● Instruction:
In the data below, reproduce everything exactly except the images.

####################

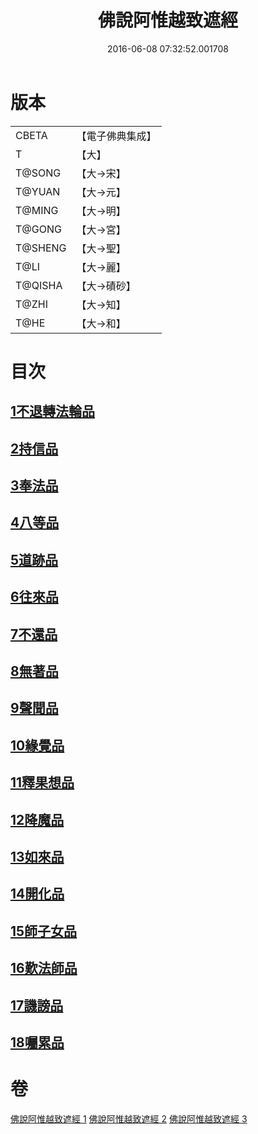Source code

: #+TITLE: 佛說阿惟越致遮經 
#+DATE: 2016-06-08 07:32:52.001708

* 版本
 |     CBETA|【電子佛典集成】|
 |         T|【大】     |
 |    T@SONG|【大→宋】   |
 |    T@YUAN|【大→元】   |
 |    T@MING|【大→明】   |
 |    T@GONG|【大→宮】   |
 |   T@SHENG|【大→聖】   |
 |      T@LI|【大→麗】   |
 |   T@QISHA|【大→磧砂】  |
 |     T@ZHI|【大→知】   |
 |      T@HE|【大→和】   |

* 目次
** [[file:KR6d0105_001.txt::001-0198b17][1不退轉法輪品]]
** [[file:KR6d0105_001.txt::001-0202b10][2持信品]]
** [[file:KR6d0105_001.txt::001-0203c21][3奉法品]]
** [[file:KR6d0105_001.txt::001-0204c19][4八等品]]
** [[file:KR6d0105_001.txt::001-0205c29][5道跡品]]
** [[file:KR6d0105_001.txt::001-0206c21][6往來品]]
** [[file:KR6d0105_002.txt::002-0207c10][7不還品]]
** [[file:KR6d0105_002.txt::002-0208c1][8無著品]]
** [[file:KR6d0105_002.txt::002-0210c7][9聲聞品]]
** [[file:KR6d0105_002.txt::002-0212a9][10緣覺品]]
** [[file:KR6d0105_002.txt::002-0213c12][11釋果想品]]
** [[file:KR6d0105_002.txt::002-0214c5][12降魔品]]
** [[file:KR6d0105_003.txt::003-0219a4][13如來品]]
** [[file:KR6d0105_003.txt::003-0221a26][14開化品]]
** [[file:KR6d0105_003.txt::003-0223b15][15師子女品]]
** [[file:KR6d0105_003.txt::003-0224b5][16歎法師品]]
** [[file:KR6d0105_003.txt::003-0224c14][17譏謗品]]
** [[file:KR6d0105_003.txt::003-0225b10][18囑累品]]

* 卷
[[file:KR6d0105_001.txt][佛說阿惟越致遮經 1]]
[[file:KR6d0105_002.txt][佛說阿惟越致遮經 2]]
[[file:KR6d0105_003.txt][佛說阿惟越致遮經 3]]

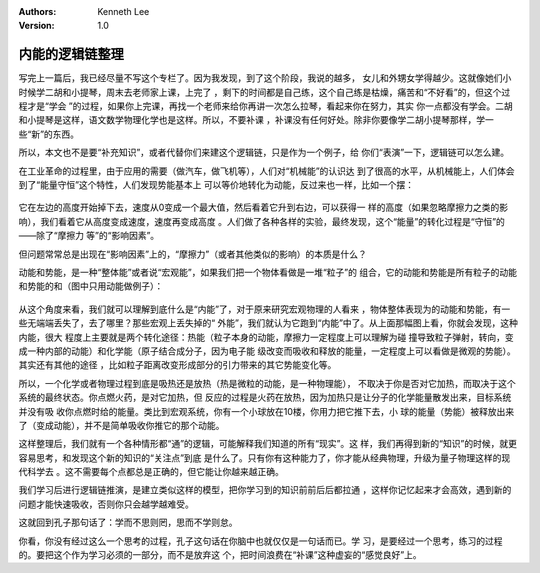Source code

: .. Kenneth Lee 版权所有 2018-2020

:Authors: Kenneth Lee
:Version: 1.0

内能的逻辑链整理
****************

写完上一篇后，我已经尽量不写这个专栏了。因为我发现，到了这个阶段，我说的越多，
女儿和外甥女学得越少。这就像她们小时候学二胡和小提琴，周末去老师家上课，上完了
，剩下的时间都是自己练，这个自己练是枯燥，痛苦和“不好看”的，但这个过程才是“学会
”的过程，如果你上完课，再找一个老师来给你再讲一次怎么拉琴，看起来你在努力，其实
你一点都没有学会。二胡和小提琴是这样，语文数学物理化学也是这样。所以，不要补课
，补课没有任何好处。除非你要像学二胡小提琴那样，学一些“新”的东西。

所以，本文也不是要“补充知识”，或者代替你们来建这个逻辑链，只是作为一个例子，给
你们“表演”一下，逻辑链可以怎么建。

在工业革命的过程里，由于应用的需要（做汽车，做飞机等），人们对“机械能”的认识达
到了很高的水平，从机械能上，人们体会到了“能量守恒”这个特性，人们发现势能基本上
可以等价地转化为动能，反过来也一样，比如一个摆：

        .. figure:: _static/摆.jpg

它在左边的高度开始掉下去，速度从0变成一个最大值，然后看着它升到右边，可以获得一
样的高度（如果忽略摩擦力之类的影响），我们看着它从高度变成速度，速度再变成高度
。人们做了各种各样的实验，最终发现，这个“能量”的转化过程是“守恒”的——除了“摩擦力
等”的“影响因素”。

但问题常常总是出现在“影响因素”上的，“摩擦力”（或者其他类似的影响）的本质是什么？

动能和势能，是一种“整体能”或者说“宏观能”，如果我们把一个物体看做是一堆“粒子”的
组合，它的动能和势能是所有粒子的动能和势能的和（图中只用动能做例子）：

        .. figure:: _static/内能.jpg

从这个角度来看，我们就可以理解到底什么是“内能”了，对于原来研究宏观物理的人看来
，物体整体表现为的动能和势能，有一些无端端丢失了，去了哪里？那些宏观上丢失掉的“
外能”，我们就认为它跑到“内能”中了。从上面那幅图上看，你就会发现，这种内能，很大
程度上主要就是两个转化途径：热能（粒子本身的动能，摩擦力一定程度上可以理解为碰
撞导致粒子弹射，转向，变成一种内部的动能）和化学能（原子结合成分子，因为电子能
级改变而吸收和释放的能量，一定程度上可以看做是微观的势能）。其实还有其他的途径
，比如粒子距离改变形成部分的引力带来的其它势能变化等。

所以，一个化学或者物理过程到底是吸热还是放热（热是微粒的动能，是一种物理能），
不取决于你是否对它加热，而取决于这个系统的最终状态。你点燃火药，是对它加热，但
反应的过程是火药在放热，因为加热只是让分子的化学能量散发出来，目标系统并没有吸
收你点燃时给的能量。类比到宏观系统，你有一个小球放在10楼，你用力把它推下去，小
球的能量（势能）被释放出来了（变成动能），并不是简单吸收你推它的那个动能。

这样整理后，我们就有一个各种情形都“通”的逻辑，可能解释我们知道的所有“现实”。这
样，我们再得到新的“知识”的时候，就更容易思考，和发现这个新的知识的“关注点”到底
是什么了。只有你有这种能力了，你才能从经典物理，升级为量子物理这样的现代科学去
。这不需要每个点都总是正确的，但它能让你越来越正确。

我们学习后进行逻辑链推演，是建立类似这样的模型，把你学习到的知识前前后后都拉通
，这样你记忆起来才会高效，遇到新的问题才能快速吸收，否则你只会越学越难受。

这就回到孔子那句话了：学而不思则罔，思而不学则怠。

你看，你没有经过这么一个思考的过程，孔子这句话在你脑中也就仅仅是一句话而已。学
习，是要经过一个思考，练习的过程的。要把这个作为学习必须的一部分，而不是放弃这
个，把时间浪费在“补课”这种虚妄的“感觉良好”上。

####################

● Your solution:
Source code

: #+TITLE: 佛說阿惟越致遮經 
#+DATE: 2016-06-08 07:32:52.001708

* 版本
 |     CBETA|【電子佛典集成】|
 |         T|【大】     |
 |    T@SONG|【大→宋】   |
 |    T@YUAN|【大→元】   |
 |    T@MING|【大→明】   |
 |    T@GONG|【大→宮】   |
 |   T@SHENG|【大→聖】   |
 |      T@LI|【大→麗】   |
 |   T@QISHA|【大→磧砂】  |
 |     T@ZHI|【大→知】   |
 |      T@HE|【大→和】   |

* 目次
** [[file:KR6d0105_001.txt::001-0198b17][1不退轉法輪品]]
** [[file:KR6d0105_001.txt::001-0202b10][2持信品]]
** [[file:KR6d0105_001.txt::001-0203c21][3奉法品]]
** [[file:KR6d0105_001.txt::001-0204c19][4八等品]]
** [[file:KR6d0105_001.txt::001-0205c29][5道跡品]]
** [[file:KR6d0105_001.txt::001-0206c21][6往來品]]
** [[file:KR6d0105_002.txt::002-0207c10][7不還品]]
** [[file:KR6d0105_002.txt::002-0208c1][8無著品]]
** [[file:KR6d0105_002.txt::002-0210c7][9聲聞品]]
** [[file:KR6d0105_002.txt::002-0212a9][10緣覺品]]
** [[file:KR6d0105_002.txt::002-0213c12][11釋果想品]]
** [[file:KR6d0105_002.txt::002-0214c5][12降魔品]]
** [[file:KR6d0105_003.txt::003-0219a4][13如來品]]
** [[file:KR6d0105_003.txt::003-0221a26][14開化品]]
** [[file:KR6d0105_003.txt::003-0223b15][15師子女品]]
** [[file:KR6d0105_003.txt::003-0224b5][16歎法師品]]
** [[file:KR6d0105_003.txt::003-0224c14][17譏謗品]]
** [[file:KR6d0105_003.txt::003-0225b10][18囑累品]]

* 卷
[[file:KR6d0105_001.txt][佛說阿惟越致遮經 1]]
[[file:KR6d0105_002.txt][佛說阿惟越致遮經 2]]
[[file:KR6d0105_003.txt][佛說阿惟越致遮經 3]]

Source code

: .. Kenneth Lee 版权所有 2018-2020

:Authors: Kenneth Lee
:Version: 1.0

内能的逻辑链整理
****************

写完上一篇后，我已经尽量不写这个专栏了。因为我发现，到了这个阶段，我说的越多，
女儿和外甥女学得越少。这就像她们小时候学二胡和小提琴，周末去老师家上课，上完了
，剩下的时间都是自己练，这个自己练是枯燥，痛苦和“不好看”的，但这个过程才是“学会
”的过程，如果你上完课，再找一个老师来给你再讲一次怎么拉琴，看起来你在努力，其实
你一点都没有学会。二胡和小提琴是这样，语文数学物理化学也是这样。所以，不要补课
，补课没有任何好处。除非你要像学二胡小提琴那样，学一些“新”的东西。

所以，本文也不是要“补充知识”，或者代替你们来建这个逻辑链，只是作为一个例子，给
你们“表演”一下，逻辑链可以怎么建。

在工业革命的过程里，由于应用的需要（做汽车，做飞机等），人们对“机械能”的认识达
到了很高的水平，从机械能上，人们体会到了“能量守恒”这个特性，人们发现势能基本上
可以等价地转化为动能，反过来也一样，比如一个摆：

        .. figure:: _static/摆.jpg

它在左边的高度开始掉下去，速度从0变成一个最大值，然后看着它升到右边，可以获得一
样的高度（如果忽略摩擦力之类的影响），我们看着它从高度变成速度，速度再变成高度
。人们做了各种各样的实验，最终发现，这个“能量”的转化过程是“守恒”的——除了“摩擦力
等”的“影响因素”。

但问题常常总是出现在“影响因素”上的，“摩擦力”（或者其他类似的影响）的本质是什么？

动能和势能，是一种“整体能”或者说“宏观能”，如果我们把一个物体看做是一堆“粒子”的
组合，它的动能和势能是所有粒子的动能和势能的和（图中只用动能做例子）：

        .. figure:: _static/内能.jpg

从这个角度来看，我们就可以理解到底什么是“内能”了，对于原来研究宏观物理的人看来
，物体整体表现为的动能和势能，有一些无端端丢失了，去了哪里？那些宏观上丢失掉的“
外能”，我们就认为它跑到“内能”中了。从上面那幅图上看，你就会发现，这种内能，很大
程度上主要就是两个转化途径：热能（粒子本身的动能，摩擦力一定程度上可以理解为碰
撞导致粒子弹射，转向，变成一种内部的动能）和化学能（原子结合成分子，因为电子能
级改变而吸收和释放的能量，一定程度上可以看做是微观的势能）。其实还有其他的途径
，比如粒子距离改变形成部分的引力带来的其它势能变化等。

所以，一个化学或者物理过程到底是吸热还是放热（热是微粒的动能，是一种物理能），
不取决于你是否对它加热，而取决于这个系统的最终状态。你点燃火药，是对它加热，但
反应的过程是火药在放热，因为加热只是让分子的化学能量散发出来，目标系统并没有吸
收你点燃时给的能量。类比到宏观系统，你有一个小球放在10楼，你用力把它推下去，小
球的能量（势能）被释放出来了（变成动能），并不是简单吸收你推它的那个动能。

这样整理后，我们就有一个各种情形都“通”的逻辑，可能解释我们知道的所有“现实”。这
样，我们再得到新的“知识”的时候，就更容易思考，和发现这个新的知识的“关注点”到底
是什么了。只有你有这种能力了，你才能从经典物理，升级为量子物理这样的现代科学去
。这不需要每个点都总是正确的，但它能让你越来越正确。

我们学习后进行逻辑链推演，是建立类似这样的模型，把你学习到的知识前前后后都拉通
，这样你记忆起来才会高效，遇到新的问题才能快速吸收，否则你只会越学越难受。

这就回到孔子那句话了：学而不思则罔，思而不学则怠。

你看，你没有经过这么一个思考的过程，孔子这句话在你脑中也就仅仅是一句话而已。学
习，是要经过一个思考，练习的过程的。要把这个作为学习必须的一部分，而不是放弃这
个，把时间浪费在“补课”这种虚妄的“感觉良好”上。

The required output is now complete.